Segment Start: MATERIAL PROVIDED
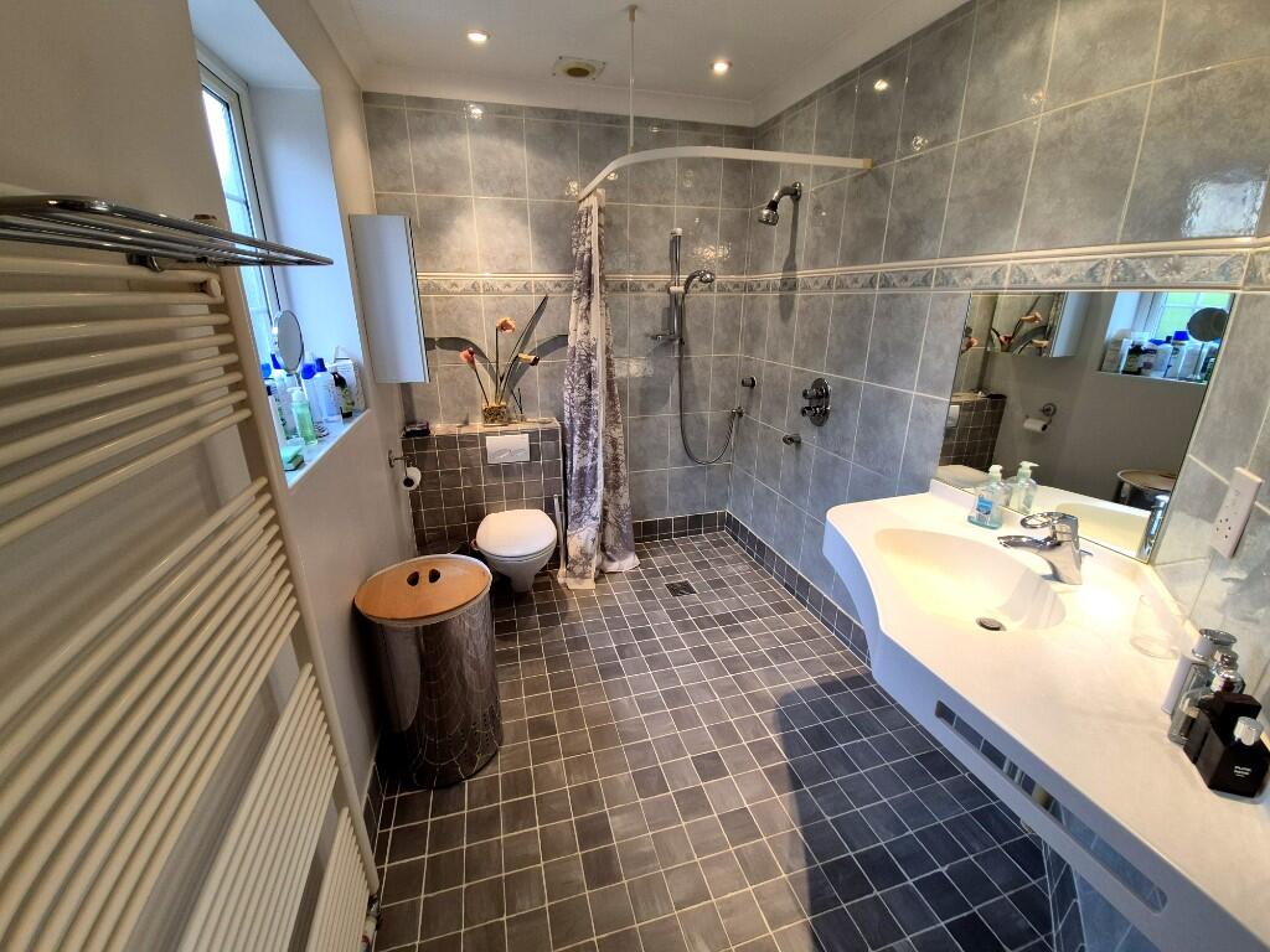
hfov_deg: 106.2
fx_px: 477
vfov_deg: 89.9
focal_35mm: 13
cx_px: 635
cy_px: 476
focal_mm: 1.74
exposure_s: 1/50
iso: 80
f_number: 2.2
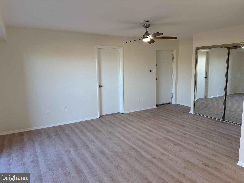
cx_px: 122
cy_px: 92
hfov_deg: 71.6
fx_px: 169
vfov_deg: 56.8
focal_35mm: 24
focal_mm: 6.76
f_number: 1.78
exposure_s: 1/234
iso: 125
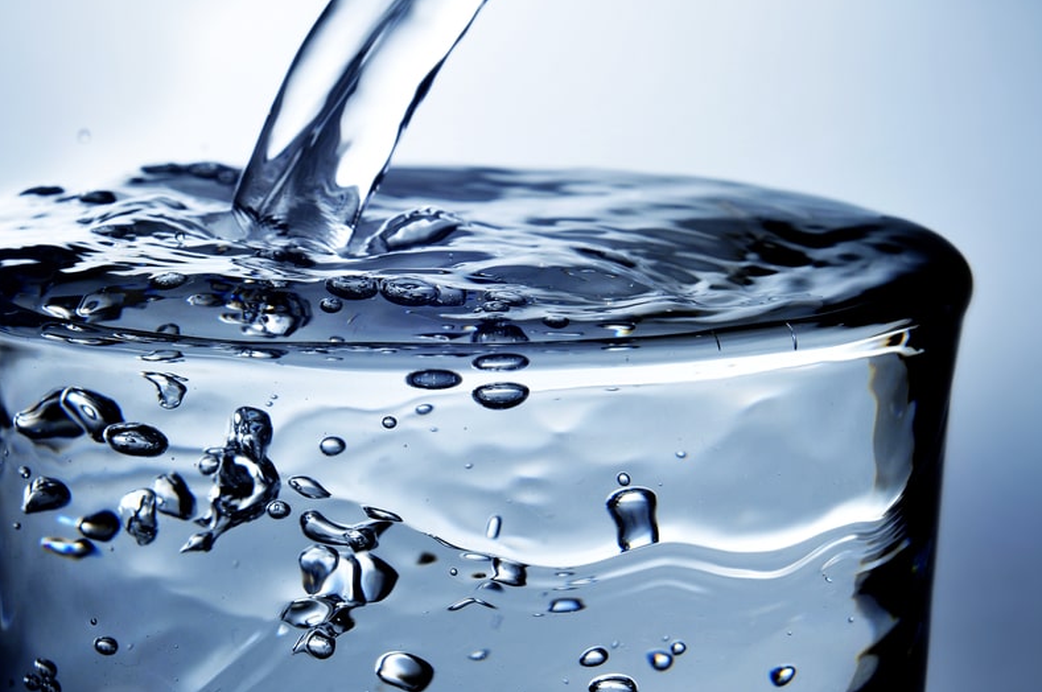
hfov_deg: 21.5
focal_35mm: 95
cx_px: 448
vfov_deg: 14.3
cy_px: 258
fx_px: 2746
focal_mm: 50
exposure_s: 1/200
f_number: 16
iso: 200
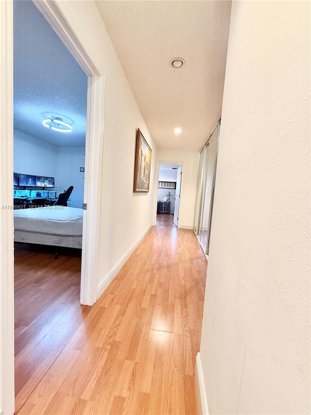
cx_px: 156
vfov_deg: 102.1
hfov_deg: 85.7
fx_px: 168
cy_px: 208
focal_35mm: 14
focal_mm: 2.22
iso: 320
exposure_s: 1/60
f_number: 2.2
Segment End: MATERIAL PROVIDED
Segment Start: MATERIAL PROVIDED
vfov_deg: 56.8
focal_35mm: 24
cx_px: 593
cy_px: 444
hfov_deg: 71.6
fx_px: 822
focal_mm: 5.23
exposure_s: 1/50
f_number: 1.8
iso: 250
Segment End: MATERIAL PROVIDED
**WHAT TO DO:** Between and including the line above that contains "hfov_deg: 106.2" and the line that contains "exposure_s: 1/234", restate every line word for word. Pictures stay out.

**RESULT OF THIS TASK:**
hfov_deg: 106.2
fx_px: 477
vfov_deg: 89.9
focal_35mm: 13
cx_px: 635
cy_px: 476
focal_mm: 1.74
exposure_s: 1/50
iso: 80
f_number: 2.2
cx_px: 122
cy_px: 92
hfov_deg: 71.6
fx_px: 169
vfov_deg: 56.8
focal_35mm: 24
focal_mm: 6.76
f_number: 1.78
exposure_s: 1/234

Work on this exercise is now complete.